_本文_
---

桜を見る会 ブーメランで襲いかかる安倍首相の過去の言葉

桜を見る会 ブーメランで襲いかかる安倍首相の過去の言葉

国民の記憶には残っています(時事通信フォト)

 総理主催の「桜を見る会」問題では、自民党内に「いずれ野党の方に批判のブーメランがいく」との楽観的な見方がある。

 しかし、ブーメランが飛んで来るのは、「投げた本人」である。「誇り高き」安倍晋三・首相はこれまで政敵を激しく論難し、不祥事を起こした大臣にも厳しい戒めの言葉をぶつけてきた。それがいまや苦しい言い逃れをしては新事実が発覚してボロを出し、説明を二転三転させている。過去の言葉が旋回して襲いかかるのは首相自身に対してなのだ。

「『民主党は息を吐く様に嘘をつく』との批評が聞こえてきそうです」(首相のフェイスブックより)

 安倍首相は桜を見る会に地元後援会のメンバーを約850人も招待し、国費で有権者を“接待”していたのではないかと追及されると、「私は主催者として挨拶や接遇は行なうが、(招待客の)とりまとめには関与していない」

 そう否定した。ところが、安倍事務所が参加者申し込みを受け付けていた文書が明らかになると、「内閣官房では、総理、副総理、そして官房長官、官房副長官からの推薦を長年の慣行で受けていたということでございまして、その中で私の事務所も対応していたということであります」と一転、関与を認めた。“安倍さんも息を吐く様に嘘をつく”との批評が聞こえてきそうだ。

 昨年2月の国会答弁で安倍首相はこう言い放った。「籠池さん、真っ赤な嘘、嘘八百ではありませんか」。

 桜を見る会について、参院本会議で首相は自ら招待者選びに関わっていたことを隠せなくなった。「私自身も事務所から相談を受ければ、推薦者について意見を言うこともあった」。関与していないという説明は、“真っ赤な嘘”ではないか。

「哀れですね。朝日らしい惨めな言い訳。予想通りでした」(フェイスブックでの投稿)。森友問題をめぐる報道の検証記事に安倍首相はそんなコメントを残していた。

---

_提供データ_

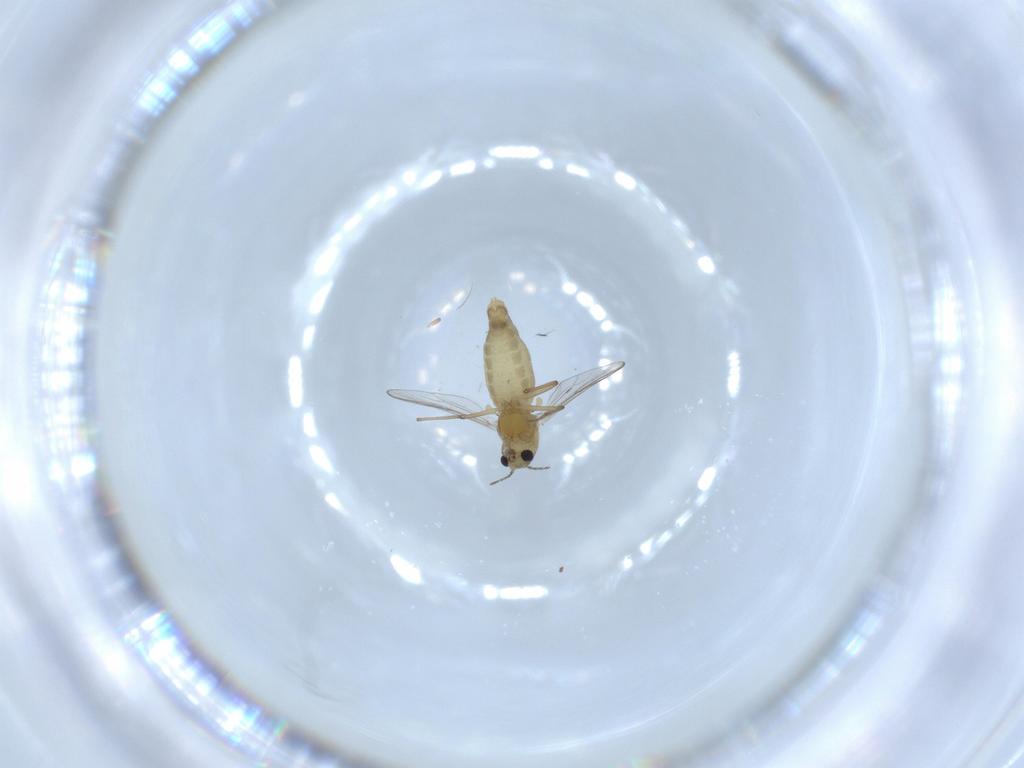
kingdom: Animalia
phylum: Arthropoda
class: Insecta
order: Diptera
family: Chironomidae
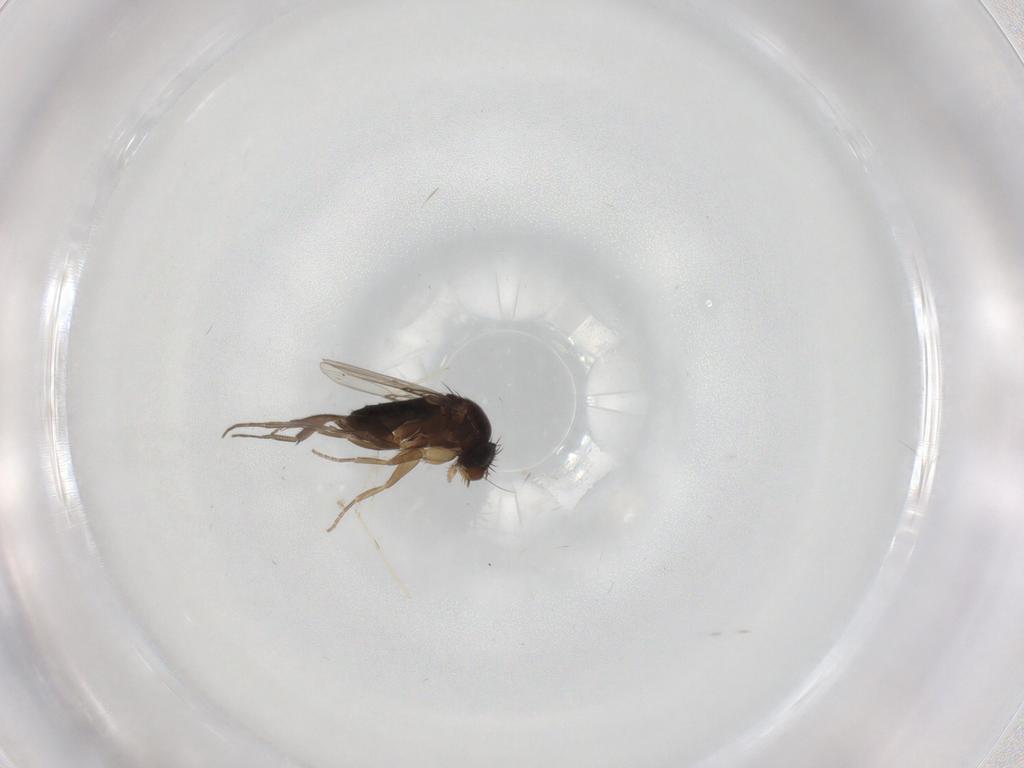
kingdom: Animalia
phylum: Arthropoda
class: Insecta
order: Diptera
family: Phoridae
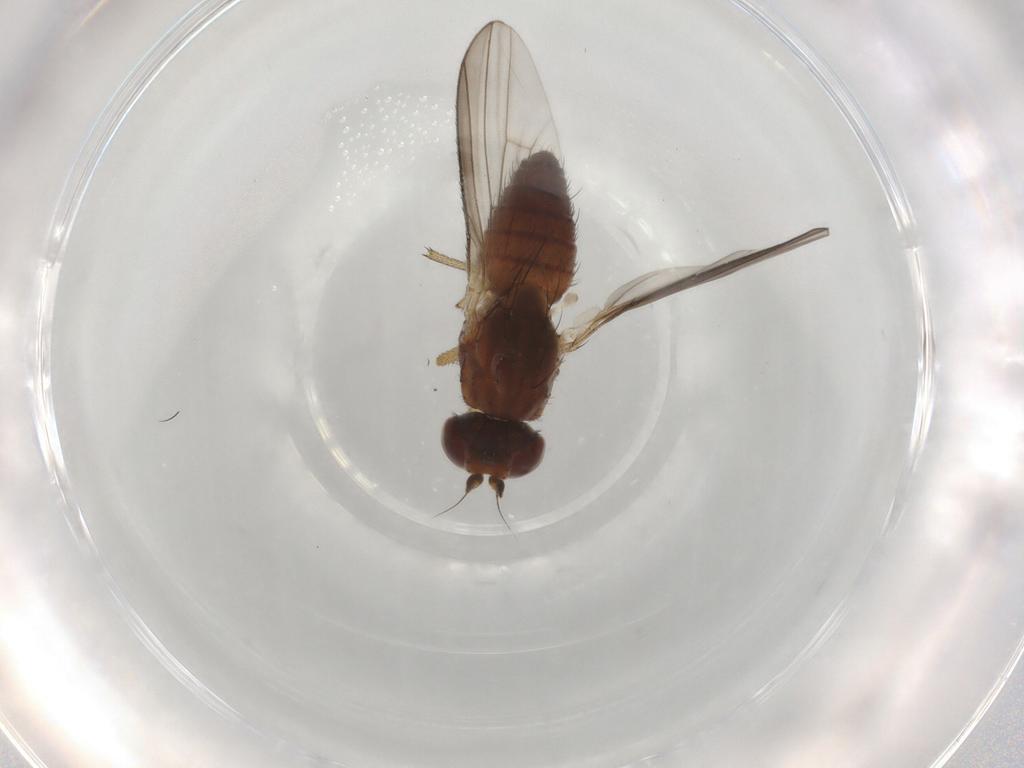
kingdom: Animalia
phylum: Arthropoda
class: Insecta
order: Diptera
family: Heleomyzidae
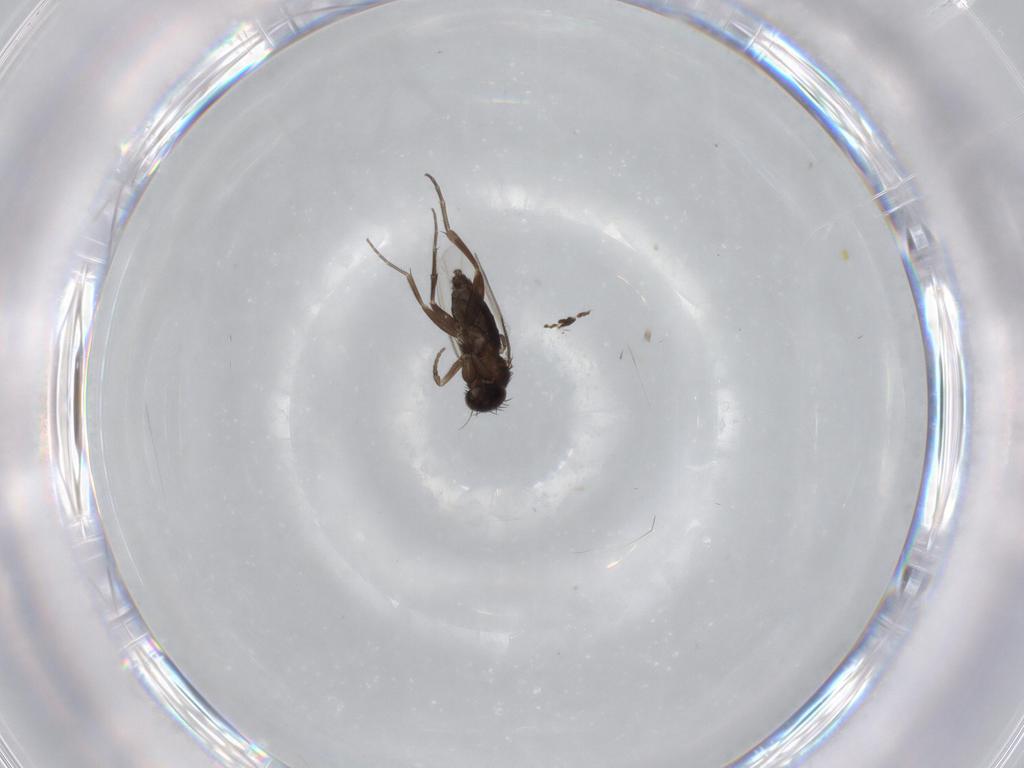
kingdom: Animalia
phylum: Arthropoda
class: Insecta
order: Diptera
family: Phoridae
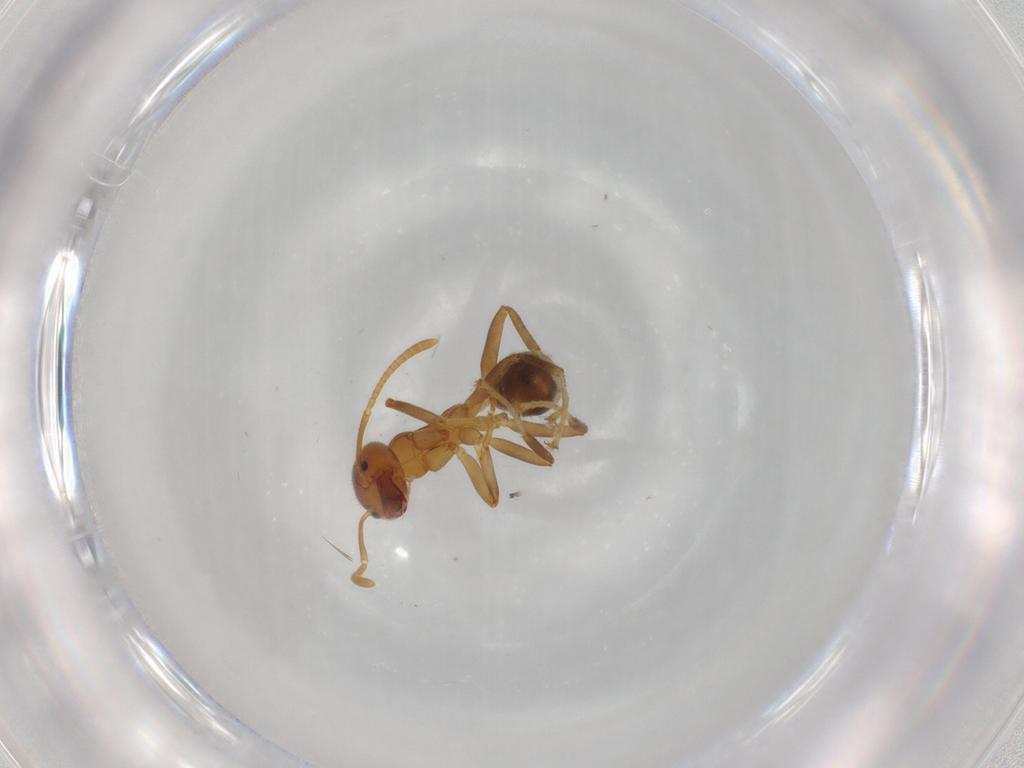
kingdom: Animalia
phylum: Arthropoda
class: Insecta
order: Hymenoptera
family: Formicidae
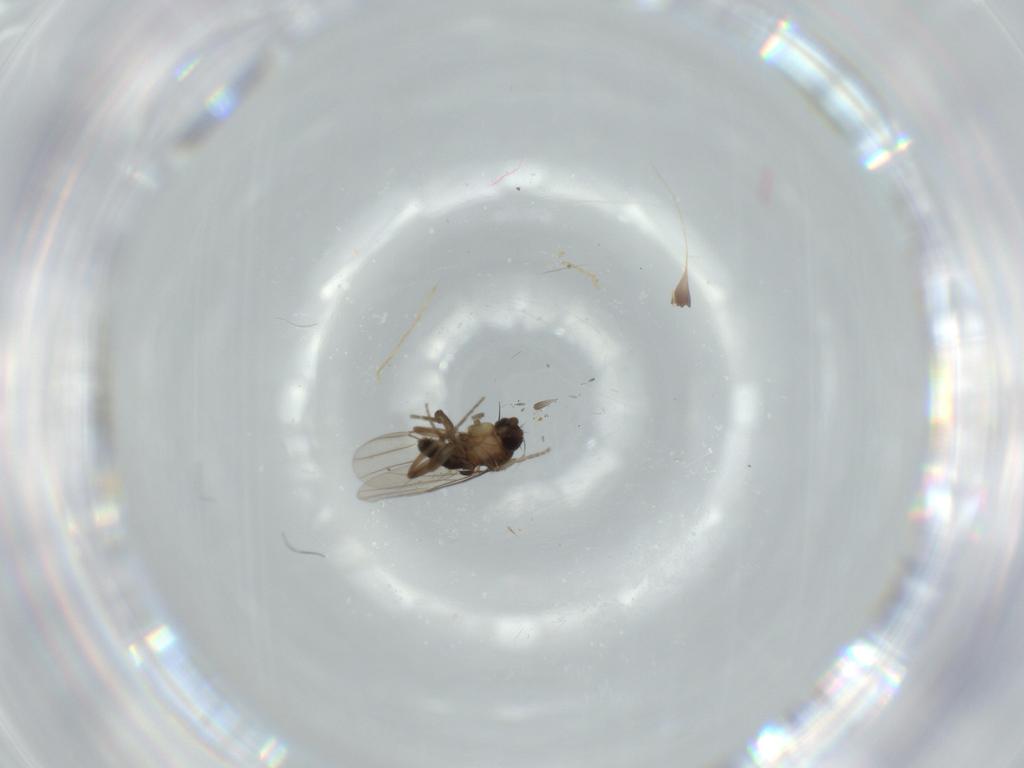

---

_本文の設問_
a - 本文で「しかし、ブーメランが飛んで来るのは」で始まる段落を、主な事実を残したまま短く書き直してください。
b - 本文に基づき、次の問いに答えてください。
(i) 安倍首相が桜を見る会に招待した地元後援会のメンバーは約何人ですか?
(ii) 昨年2月の国会答弁で、首相が「真っ赤な嘘、嘘八百ではありませんか」と呼びかけた相手は誰ですか?
(iii) 「哀れですね。朝日らしい惨めな言い訳。予想通りでした」というコメントを、首相は何に対して残していましたか?
これらの記録は、ここでは一切使いません。

_設問の解答_
a - ブーメランが返ってくるのは投げた本人だ。安倍首相はかつて政敵や不祥事を起こした大臣を厳しく非難してきたが、今は言い逃れが新事実の発覚で崩れ、説明が二転三転している。過去の言葉は首相自身に襲いかかっている。

b -
(i) 約850人
(ii) 籠池さん
(iii) 森友問題をめぐる報道の検証記事